Task brief - Rewrite the lines of every entry below with "state / province" changed to "region" and everything else kept the same, leaving out the pictures.

[Data records]
* START *

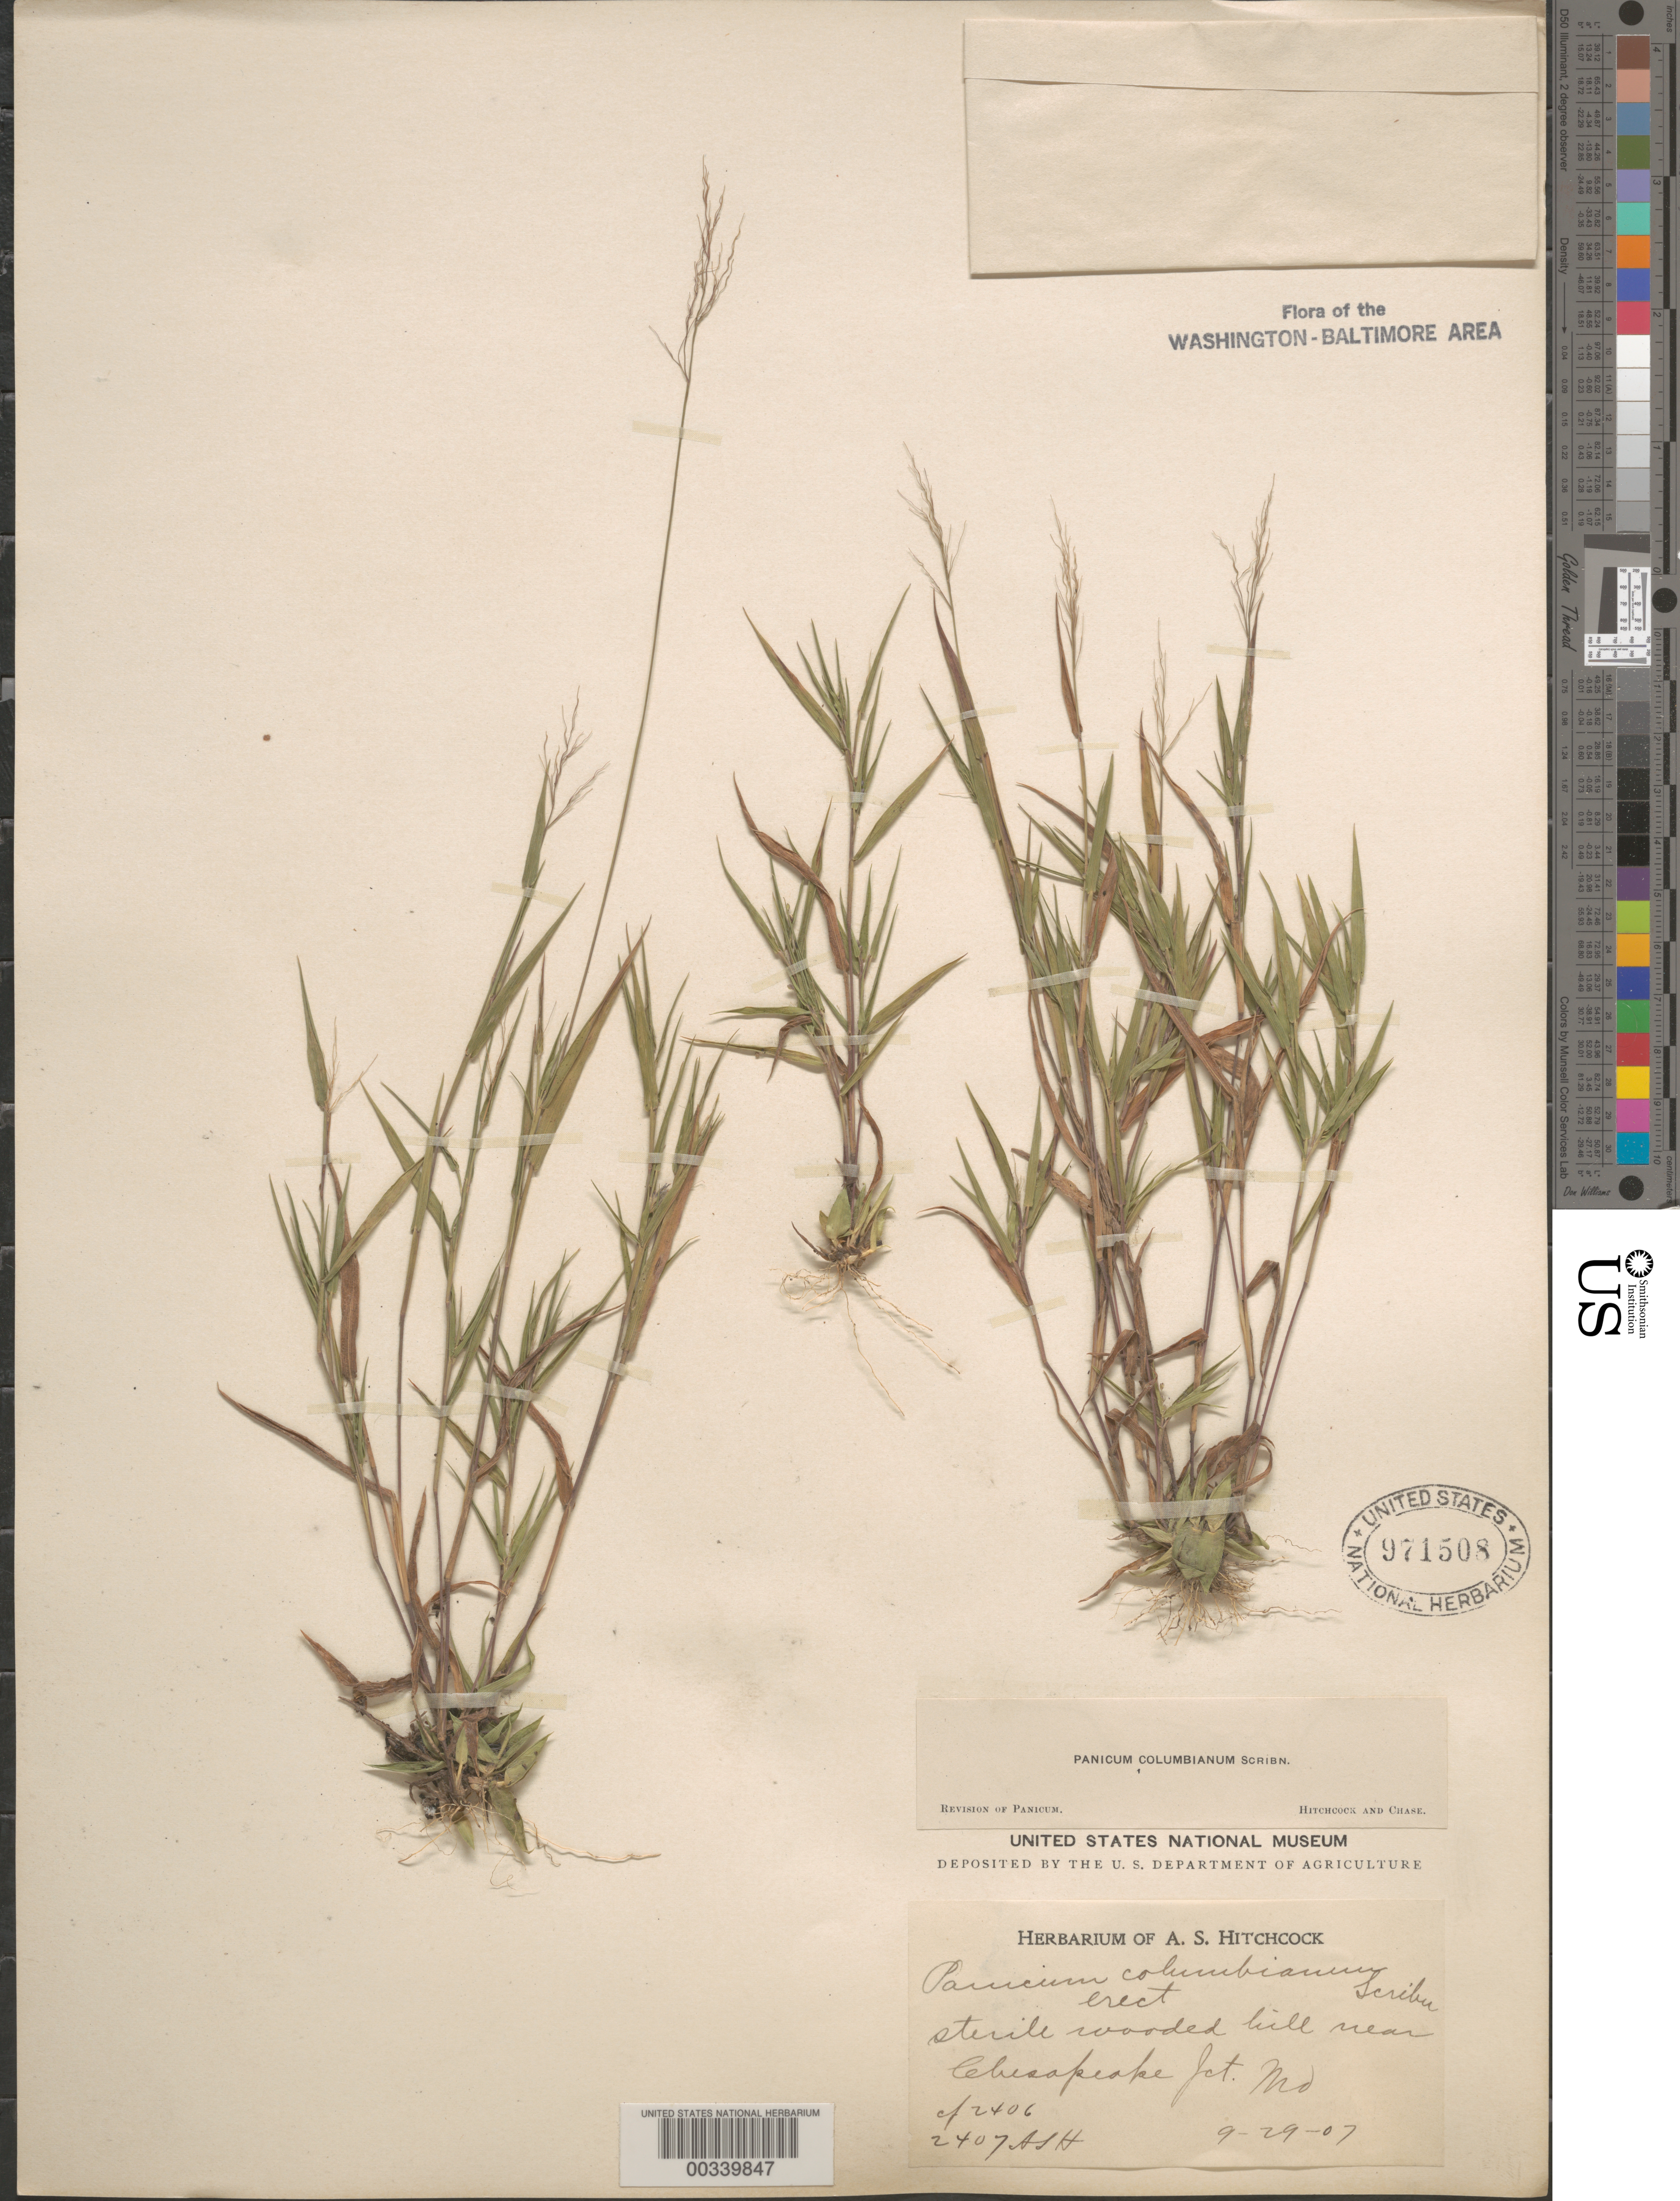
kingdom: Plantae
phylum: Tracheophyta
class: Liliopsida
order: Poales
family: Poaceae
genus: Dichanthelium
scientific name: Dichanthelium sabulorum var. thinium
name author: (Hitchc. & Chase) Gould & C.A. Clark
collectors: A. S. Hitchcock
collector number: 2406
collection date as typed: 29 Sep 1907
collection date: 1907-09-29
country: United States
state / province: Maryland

* END *

Task response -
kingdom: Plantae
phylum: Tracheophyta
class: Liliopsida
order: Poales
family: Poaceae
genus: Dichanthelium
scientific name: Dichanthelium sabulorum var. thinium
name author: (Hitchc. & Chase) Gould & C.A. Clark
collectors: A. S. Hitchcock
collector number: 2406
collection date as typed: 29 Sep 1907
collection date: 1907-09-29
country: United States
region: Maryland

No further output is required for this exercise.